Return the following from the records below: each line, word for word, starting with the line that contains "X162077400Y-42976800D03*" and going on through the line that contains "X68910200Y-54229000D03*", with nothing outside that range.
━━ Recorded data
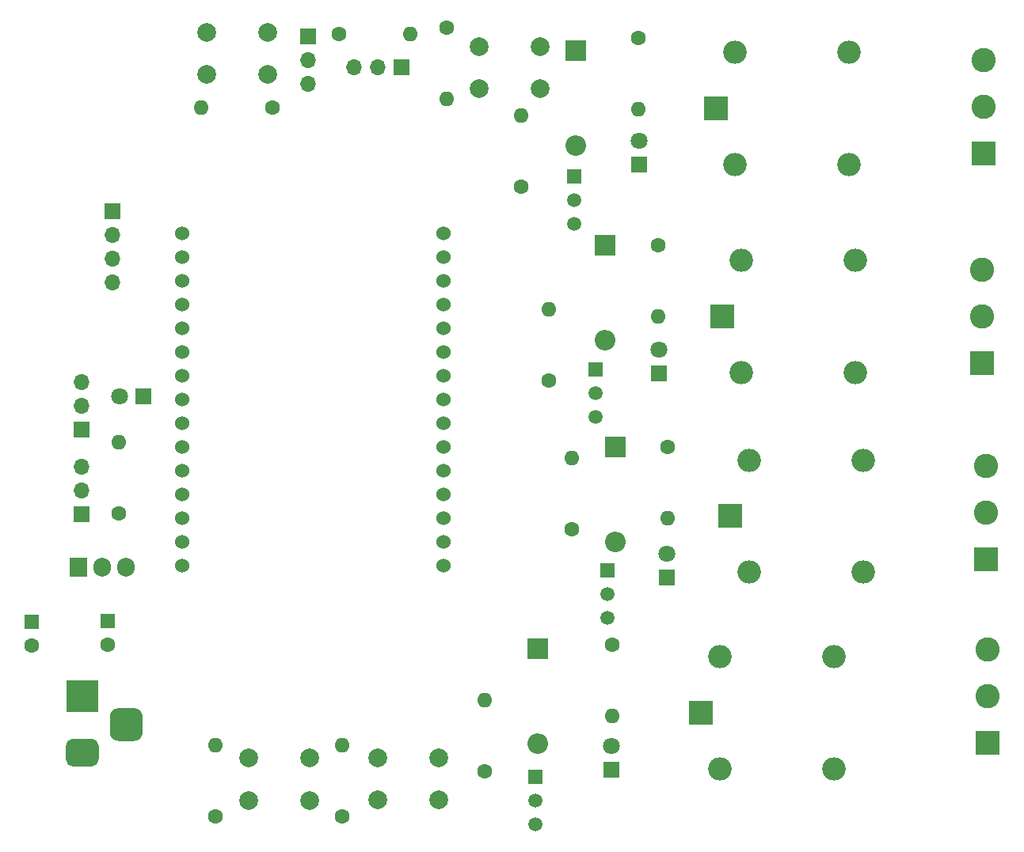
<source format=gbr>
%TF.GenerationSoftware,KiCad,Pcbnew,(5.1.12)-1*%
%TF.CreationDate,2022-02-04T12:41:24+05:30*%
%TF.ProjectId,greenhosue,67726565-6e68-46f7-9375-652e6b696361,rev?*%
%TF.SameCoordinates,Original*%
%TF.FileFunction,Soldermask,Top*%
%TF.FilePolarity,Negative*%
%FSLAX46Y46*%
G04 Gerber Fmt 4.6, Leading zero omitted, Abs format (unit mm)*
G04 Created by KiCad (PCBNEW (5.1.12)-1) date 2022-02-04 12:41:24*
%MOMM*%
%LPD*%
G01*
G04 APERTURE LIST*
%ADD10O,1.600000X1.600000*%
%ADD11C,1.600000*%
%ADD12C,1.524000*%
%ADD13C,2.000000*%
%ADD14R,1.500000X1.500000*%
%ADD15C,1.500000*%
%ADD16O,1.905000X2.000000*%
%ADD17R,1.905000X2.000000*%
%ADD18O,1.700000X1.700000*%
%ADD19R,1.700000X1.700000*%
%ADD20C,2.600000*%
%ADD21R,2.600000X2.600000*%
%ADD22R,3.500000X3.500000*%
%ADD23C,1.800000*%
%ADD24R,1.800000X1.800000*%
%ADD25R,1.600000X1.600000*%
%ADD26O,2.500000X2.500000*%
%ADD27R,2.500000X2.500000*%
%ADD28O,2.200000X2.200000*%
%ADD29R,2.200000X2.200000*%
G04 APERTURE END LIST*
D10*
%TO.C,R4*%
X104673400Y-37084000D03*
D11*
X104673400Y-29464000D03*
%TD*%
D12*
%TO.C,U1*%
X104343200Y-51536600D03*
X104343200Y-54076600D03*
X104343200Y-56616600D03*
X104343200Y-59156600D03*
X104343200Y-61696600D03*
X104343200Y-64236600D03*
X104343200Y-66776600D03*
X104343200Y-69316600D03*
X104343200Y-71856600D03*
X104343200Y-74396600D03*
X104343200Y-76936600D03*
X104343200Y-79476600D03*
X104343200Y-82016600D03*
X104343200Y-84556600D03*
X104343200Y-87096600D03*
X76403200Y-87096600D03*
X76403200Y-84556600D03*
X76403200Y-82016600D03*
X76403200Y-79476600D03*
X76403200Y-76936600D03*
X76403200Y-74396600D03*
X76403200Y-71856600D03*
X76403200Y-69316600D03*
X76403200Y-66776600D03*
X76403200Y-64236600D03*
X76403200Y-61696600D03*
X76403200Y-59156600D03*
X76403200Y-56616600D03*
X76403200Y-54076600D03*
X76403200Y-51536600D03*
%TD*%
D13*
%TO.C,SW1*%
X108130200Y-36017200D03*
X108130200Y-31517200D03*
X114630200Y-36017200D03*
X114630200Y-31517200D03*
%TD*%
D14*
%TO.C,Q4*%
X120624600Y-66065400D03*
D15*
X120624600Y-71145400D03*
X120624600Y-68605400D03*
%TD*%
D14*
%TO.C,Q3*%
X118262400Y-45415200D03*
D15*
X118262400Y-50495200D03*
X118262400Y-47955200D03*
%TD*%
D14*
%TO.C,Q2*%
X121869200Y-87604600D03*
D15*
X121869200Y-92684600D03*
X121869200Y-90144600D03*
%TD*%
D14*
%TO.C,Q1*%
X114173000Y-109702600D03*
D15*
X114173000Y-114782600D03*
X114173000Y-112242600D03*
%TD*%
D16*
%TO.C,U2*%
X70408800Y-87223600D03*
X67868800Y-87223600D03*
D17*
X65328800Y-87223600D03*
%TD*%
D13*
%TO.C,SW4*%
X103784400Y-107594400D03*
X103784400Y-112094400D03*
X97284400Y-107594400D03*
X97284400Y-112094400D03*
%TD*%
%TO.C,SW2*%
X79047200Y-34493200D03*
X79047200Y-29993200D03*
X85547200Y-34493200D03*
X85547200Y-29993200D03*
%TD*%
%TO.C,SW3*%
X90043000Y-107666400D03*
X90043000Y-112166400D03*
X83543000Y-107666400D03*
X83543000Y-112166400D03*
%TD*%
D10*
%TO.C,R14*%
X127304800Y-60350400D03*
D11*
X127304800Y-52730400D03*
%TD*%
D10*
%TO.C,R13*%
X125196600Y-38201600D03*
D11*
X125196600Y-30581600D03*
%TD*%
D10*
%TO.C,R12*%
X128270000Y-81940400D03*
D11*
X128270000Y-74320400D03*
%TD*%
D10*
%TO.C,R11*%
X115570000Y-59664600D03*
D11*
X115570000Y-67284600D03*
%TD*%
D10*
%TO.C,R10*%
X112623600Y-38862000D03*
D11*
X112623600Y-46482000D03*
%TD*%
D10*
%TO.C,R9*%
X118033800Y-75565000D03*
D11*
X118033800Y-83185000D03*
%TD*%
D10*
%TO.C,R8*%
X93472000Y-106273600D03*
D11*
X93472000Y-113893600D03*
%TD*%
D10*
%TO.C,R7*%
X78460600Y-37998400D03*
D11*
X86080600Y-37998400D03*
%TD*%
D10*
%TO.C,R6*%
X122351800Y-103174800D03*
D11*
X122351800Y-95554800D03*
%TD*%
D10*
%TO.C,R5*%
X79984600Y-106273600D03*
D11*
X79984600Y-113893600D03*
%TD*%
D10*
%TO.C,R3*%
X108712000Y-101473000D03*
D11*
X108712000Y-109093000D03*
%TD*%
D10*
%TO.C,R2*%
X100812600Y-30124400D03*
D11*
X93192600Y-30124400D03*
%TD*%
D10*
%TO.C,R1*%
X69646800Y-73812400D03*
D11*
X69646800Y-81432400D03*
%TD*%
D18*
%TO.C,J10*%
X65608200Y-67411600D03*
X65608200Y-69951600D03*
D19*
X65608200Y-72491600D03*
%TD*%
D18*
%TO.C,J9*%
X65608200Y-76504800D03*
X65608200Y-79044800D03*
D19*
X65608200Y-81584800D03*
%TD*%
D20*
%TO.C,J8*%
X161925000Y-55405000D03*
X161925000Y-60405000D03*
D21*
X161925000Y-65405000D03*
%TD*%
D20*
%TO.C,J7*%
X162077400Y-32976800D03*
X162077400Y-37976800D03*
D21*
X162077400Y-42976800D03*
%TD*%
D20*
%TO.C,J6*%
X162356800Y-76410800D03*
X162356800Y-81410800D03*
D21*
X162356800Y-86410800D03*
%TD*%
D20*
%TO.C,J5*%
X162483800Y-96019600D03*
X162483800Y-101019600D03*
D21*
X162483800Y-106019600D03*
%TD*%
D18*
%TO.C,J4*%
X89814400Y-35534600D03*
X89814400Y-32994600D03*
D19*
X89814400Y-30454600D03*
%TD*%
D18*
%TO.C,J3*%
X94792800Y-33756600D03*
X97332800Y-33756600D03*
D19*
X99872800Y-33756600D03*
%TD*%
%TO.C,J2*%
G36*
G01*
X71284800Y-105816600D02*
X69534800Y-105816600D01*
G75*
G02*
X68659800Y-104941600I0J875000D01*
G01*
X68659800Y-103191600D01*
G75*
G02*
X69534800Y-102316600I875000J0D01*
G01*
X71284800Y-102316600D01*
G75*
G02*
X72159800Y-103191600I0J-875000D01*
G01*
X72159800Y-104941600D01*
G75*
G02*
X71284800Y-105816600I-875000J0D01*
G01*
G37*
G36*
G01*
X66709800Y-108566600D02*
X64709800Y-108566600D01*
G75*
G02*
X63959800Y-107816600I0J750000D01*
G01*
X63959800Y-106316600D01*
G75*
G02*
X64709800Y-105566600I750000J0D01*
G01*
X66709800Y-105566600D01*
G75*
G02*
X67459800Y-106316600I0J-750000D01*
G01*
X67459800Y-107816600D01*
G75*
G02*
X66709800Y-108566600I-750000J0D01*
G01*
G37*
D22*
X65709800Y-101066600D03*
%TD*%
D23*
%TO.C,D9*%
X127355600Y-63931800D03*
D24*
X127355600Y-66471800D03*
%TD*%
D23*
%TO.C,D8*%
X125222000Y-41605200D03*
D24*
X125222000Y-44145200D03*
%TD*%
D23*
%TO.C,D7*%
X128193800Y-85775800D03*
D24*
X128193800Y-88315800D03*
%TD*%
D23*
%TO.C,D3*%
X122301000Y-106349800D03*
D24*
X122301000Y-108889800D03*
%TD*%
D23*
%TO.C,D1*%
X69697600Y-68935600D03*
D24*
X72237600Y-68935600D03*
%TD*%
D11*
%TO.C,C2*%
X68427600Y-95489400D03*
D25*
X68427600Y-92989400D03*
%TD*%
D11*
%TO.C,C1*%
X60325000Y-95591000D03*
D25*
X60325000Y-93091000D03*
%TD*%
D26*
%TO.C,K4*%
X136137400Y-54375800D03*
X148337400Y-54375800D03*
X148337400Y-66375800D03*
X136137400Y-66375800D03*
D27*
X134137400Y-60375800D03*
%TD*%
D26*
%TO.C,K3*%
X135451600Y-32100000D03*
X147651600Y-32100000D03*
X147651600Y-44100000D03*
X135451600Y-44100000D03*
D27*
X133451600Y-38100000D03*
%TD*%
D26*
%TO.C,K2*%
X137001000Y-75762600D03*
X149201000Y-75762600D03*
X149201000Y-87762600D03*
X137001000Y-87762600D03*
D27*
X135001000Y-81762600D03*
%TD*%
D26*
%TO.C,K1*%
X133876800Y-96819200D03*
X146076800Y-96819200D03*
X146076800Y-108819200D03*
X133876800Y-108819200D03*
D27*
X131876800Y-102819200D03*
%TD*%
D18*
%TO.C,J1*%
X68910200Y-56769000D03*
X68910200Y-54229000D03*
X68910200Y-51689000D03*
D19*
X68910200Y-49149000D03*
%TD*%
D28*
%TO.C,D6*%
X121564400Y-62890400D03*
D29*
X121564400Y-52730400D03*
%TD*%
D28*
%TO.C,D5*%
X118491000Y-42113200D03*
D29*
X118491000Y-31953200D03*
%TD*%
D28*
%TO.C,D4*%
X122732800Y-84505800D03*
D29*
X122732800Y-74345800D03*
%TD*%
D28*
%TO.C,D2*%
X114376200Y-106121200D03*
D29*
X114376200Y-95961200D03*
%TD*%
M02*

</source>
━━━━
━━ Recorded data
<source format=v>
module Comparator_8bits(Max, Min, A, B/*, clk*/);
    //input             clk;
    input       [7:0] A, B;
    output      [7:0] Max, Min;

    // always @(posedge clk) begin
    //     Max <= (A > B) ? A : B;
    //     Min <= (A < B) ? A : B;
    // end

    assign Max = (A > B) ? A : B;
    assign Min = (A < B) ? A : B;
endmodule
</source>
━━━━
━━ Recorded data
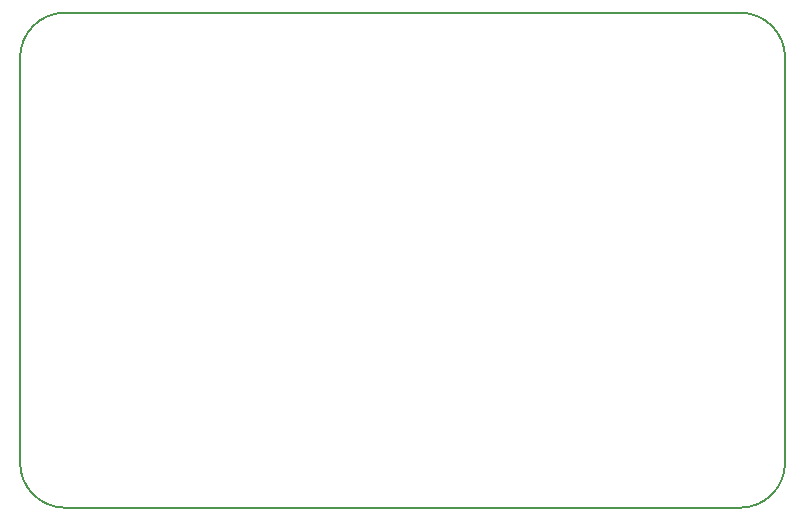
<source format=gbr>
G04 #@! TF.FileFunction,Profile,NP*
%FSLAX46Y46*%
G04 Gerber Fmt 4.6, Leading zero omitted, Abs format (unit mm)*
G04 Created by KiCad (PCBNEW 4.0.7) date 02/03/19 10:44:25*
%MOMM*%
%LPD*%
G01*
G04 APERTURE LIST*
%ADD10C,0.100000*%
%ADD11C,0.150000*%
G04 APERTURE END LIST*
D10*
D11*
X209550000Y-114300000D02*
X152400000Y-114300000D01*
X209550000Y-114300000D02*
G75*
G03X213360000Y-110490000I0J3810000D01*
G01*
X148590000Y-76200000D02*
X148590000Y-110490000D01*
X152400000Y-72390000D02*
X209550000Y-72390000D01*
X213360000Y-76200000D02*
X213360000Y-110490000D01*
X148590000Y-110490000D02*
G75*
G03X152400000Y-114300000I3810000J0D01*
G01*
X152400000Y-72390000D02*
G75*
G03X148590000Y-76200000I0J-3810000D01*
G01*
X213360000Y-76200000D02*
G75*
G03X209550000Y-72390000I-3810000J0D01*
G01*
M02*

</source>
━━━━
• _Your response_
X162077400Y-42976800D03*
%TD*%
D20*
%TO.C,J6*%
X162356800Y-76410800D03*
X162356800Y-81410800D03*
D21*
X162356800Y-86410800D03*
%TD*%
D20*
%TO.C,J5*%
X162483800Y-96019600D03*
X162483800Y-101019600D03*
D21*
X162483800Y-106019600D03*
%TD*%
D18*
%TO.C,J4*%
X89814400Y-35534600D03*
X89814400Y-32994600D03*
D19*
X89814400Y-30454600D03*
%TD*%
D18*
%TO.C,J3*%
X94792800Y-33756600D03*
X97332800Y-33756600D03*
D19*
X99872800Y-33756600D03*
%TD*%
%TO.C,J2*%
G36*
G01*
X71284800Y-105816600D02*
X69534800Y-105816600D01*
G75*
G02*
X68659800Y-104941600I0J875000D01*
G01*
X68659800Y-103191600D01*
G75*
G02*
X69534800Y-102316600I875000J0D01*
G01*
X71284800Y-102316600D01*
G75*
G02*
X72159800Y-103191600I0J-875000D01*
G01*
X72159800Y-104941600D01*
G75*
G02*
X71284800Y-105816600I-875000J0D01*
G01*
G37*
G36*
G01*
X66709800Y-108566600D02*
X64709800Y-108566600D01*
G75*
G02*
X63959800Y-107816600I0J750000D01*
G01*
X63959800Y-106316600D01*
G75*
G02*
X64709800Y-105566600I750000J0D01*
G01*
X66709800Y-105566600D01*
G75*
G02*
X67459800Y-106316600I0J-750000D01*
G01*
X67459800Y-107816600D01*
G75*
G02*
X66709800Y-108566600I-750000J0D01*
G01*
G37*
D22*
X65709800Y-101066600D03*
%TD*%
D23*
%TO.C,D9*%
X127355600Y-63931800D03*
D24*
X127355600Y-66471800D03*
%TD*%
D23*
%TO.C,D8*%
X125222000Y-41605200D03*
D24*
X125222000Y-44145200D03*
%TD*%
D23*
%TO.C,D7*%
X128193800Y-85775800D03*
D24*
X128193800Y-88315800D03*
%TD*%
D23*
%TO.C,D3*%
X122301000Y-106349800D03*
D24*
X122301000Y-108889800D03*
%TD*%
D23*
%TO.C,D1*%
X69697600Y-68935600D03*
D24*
X72237600Y-68935600D03*
%TD*%
D11*
%TO.C,C2*%
X68427600Y-95489400D03*
D25*
X68427600Y-92989400D03*
%TD*%
D11*
%TO.C,C1*%
X60325000Y-95591000D03*
D25*
X60325000Y-93091000D03*
%TD*%
D26*
%TO.C,K4*%
X136137400Y-54375800D03*
X148337400Y-54375800D03*
X148337400Y-66375800D03*
X136137400Y-66375800D03*
D27*
X134137400Y-60375800D03*
%TD*%
D26*
%TO.C,K3*%
X135451600Y-32100000D03*
X147651600Y-32100000D03*
X147651600Y-44100000D03*
X135451600Y-44100000D03*
D27*
X133451600Y-38100000D03*
%TD*%
D26*
%TO.C,K2*%
X137001000Y-75762600D03*
X149201000Y-75762600D03*
X149201000Y-87762600D03*
X137001000Y-87762600D03*
D27*
X135001000Y-81762600D03*
%TD*%
D26*
%TO.C,K1*%
X133876800Y-96819200D03*
X146076800Y-96819200D03*
X146076800Y-108819200D03*
X133876800Y-108819200D03*
D27*
X131876800Y-102819200D03*
%TD*%
D18*
%TO.C,J1*%
X68910200Y-56769000D03*
X68910200Y-54229000D03*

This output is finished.